You need to be invited to be a NAM girl, but once you take part in the pageant, you’re one forever. I remember the day my invitation came in the mail. At first my mom and I were a little skeptical, but when we went to the first open call, I knew I wanted to have the experience. So when I got the e-mail saying they wanted me in their pageant, I started saving the money and working really hard to be a part of it. I babysat, did a ton of chores, and used all my birthday money. I didn’t mind, though, because i got a lot of pizza babysitting the boys down the street.
Finally, after waiting 5 long months, the pageant weekend arrived. We drove out a day in advance to the Wisconsin Dells where the pageant was taking place so we could check in early and get ready. I was so excited I was bouncing off the walls, plus I couldn’t stop talking; I can get pretty annoying, so you can only imagine how my mom, grandma, and two little sisters felt driving 2 and a half hours with me!
When we arrived at the hotel, a water park resort, we checked in and organized everything. Then we went into an informational meeting where they explained the weekend events — things like where to go, who to talk to, and, most importantly where all the events were taking place. After that there was a party for only the girls, and I was put into a group with the 2013 Miss Wisconsin Junior Queen who made all the girls feel welcome and even more excited to be there. You could tell how much she loves and enjoys being a part of the pageant, even though she has been doing it a long time. We played some get to know you games, and we just talked. That night I was definitely in my happy place; all the glam, excited energy, and attention really put me in my element.

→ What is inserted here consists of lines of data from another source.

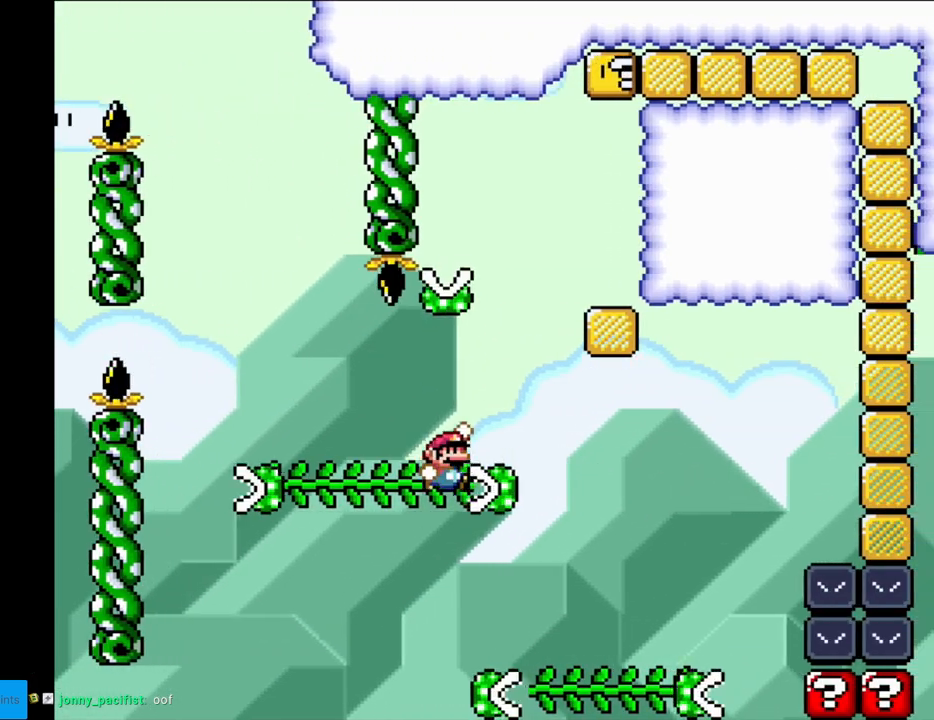
{"buttons": ["Y", "DPAD_RIGHT"], "events": [[383, "B", "up"]]}
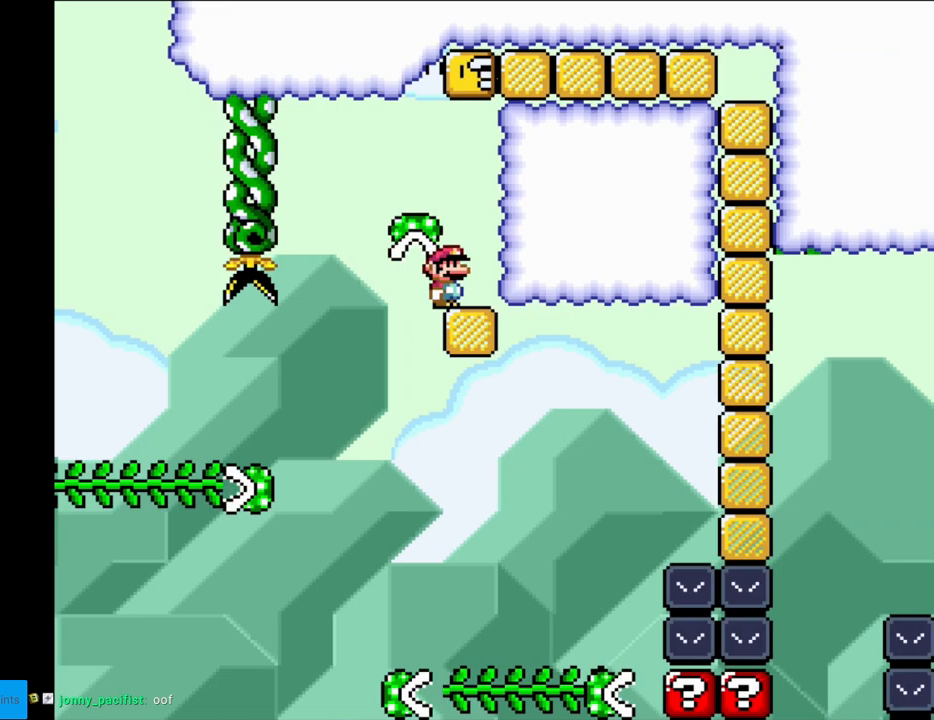
{"buttons": ["Y", "DPAD_RIGHT"], "events": [[67, "B", "down"], [133, "DPAD_RIGHT", "up"], [150, "DPAD_LEFT", "down"], [300, "B", "up"], [350, "DPAD_LEFT", "up"], [433, "DPAD_RIGHT", "down"]]}
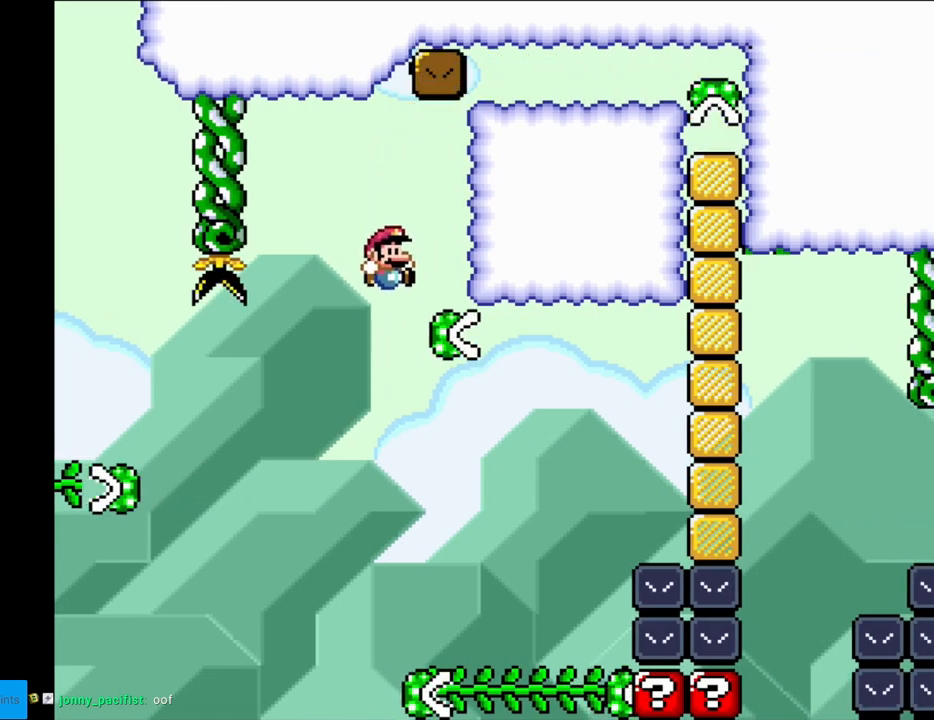
{"buttons": ["Y", "DPAD_UP"], "events": [[17, "B", "down"], [317, "B", "up"], [483, "DPAD_RIGHT", "up"], [483, "DPAD_UP", "down"]]}
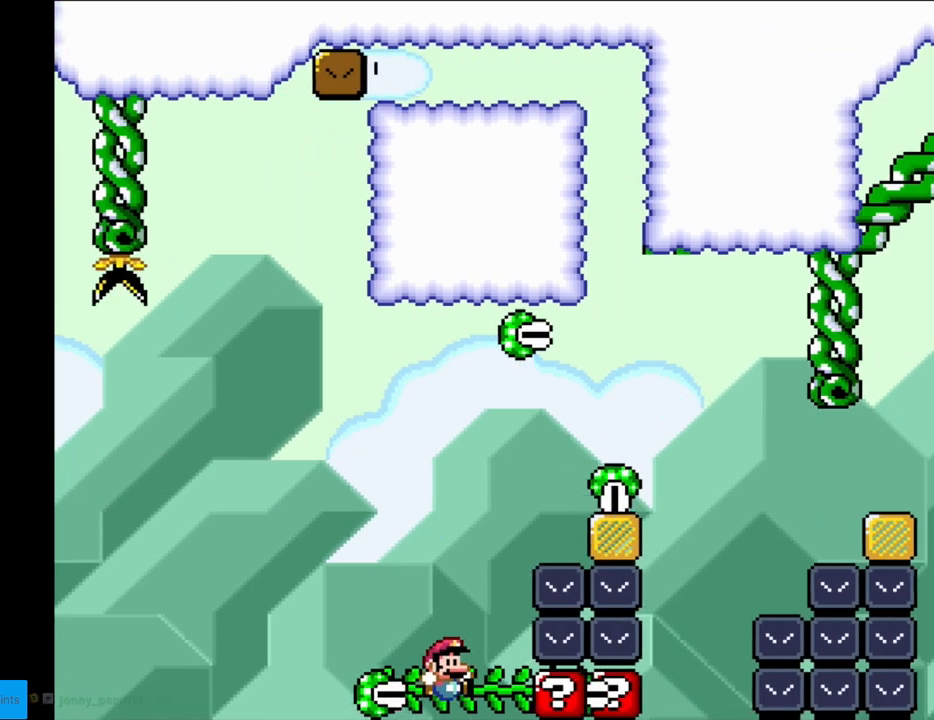
{"buttons": ["B", "Y", "DPAD_RIGHT"], "events": [[117, "DPAD_RIGHT", "down"], [117, "DPAD_UP", "up"], [133, "B", "down"]]}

The next night was the formal wear competition where me and my dad went up on stage and showed off my dress. The bright lights made the sequins on my dress sparkle; I wouldn’t be surprised if it blinded anybody. There were probably about 500 people in the audience. All of them were staring right at me, and all I was thinking was, “Please, please, please don’t fall…” Thankfully, I didn’t! I was really only up there for about 30 seconds, maybe 40, but it really got my adrenaline running and my heart beating; I could literally hear it pounding in my chest. When we got off the stage, my dad had to help me walk down because my dress was so long, and falling would totally be the end of me.
All in all, I think I did pretty well. The next morning at 9:30 a.m., I had to be dressed and ready to give my introduction speech in front of all the other girls and their families, so I was a nervous wreck. I just had to remember not to show it. My last name starts with a “W,” so I was one of the last girls to go up. There were 118 girls in my age division, so I waited about an hour and a half to give a 30 second speech about myself. All of the girls were pretty impressive, and that’s why they were there.
When I walked out on that stage, my nerves were going crazy. I could feel myself shaking. As I started, my nerves slowly went down so I could work it. When I finished my introduction, I was so grateful that I had made it through without a big mistake. When I stepped off the stage, there was a man there to help us off, and I needed his assistance because I had started shaking again. But this time I was shaking so violently that I swear I would have fallen if he wasn’t there.
After that I waited about another hour to be interviewed about who I was and about my opinions on various things — like what qualities do I look for in a leader and what makes me happy. I have to say that the interviews were not as stressful as the introduction, but only one person was listening to me at a time. So, of course, I answered the questions as best I could and hoped for the best.
Later that day I was taught a dance to perform during the crowning ceremony. Me and a group of girls danced to “Applause” by Lady Gaga. It was a very fun and happy dance, and I was surprised that we all remembered the dance as well as we did. After the dance, we had about one minute to change backstage into our formal wear and get back onto the stage for crowning. My dress was a lace up style in the back, so it was really hard to lace it up and make it look good in 1 minute. When the names were announced, I didn’t win anything. At first I was super disappointed, but now I’m really happy I did it. I’m proud of myself, and I can’t wait until next year!
Lucy Wolf-Brown is an honors student in the 8th grade at Longfellow Middle School in Wauwatosa, Wisconsin, where she also serves on the Wauwatosa Youth Commission, collaborating with others to make decisions about her community. In her free time, she loves to play volleyball, act in plays, babysit, and hang out with friends and family. She was recently a state finalist for the Wisconsin National American Miss pageant.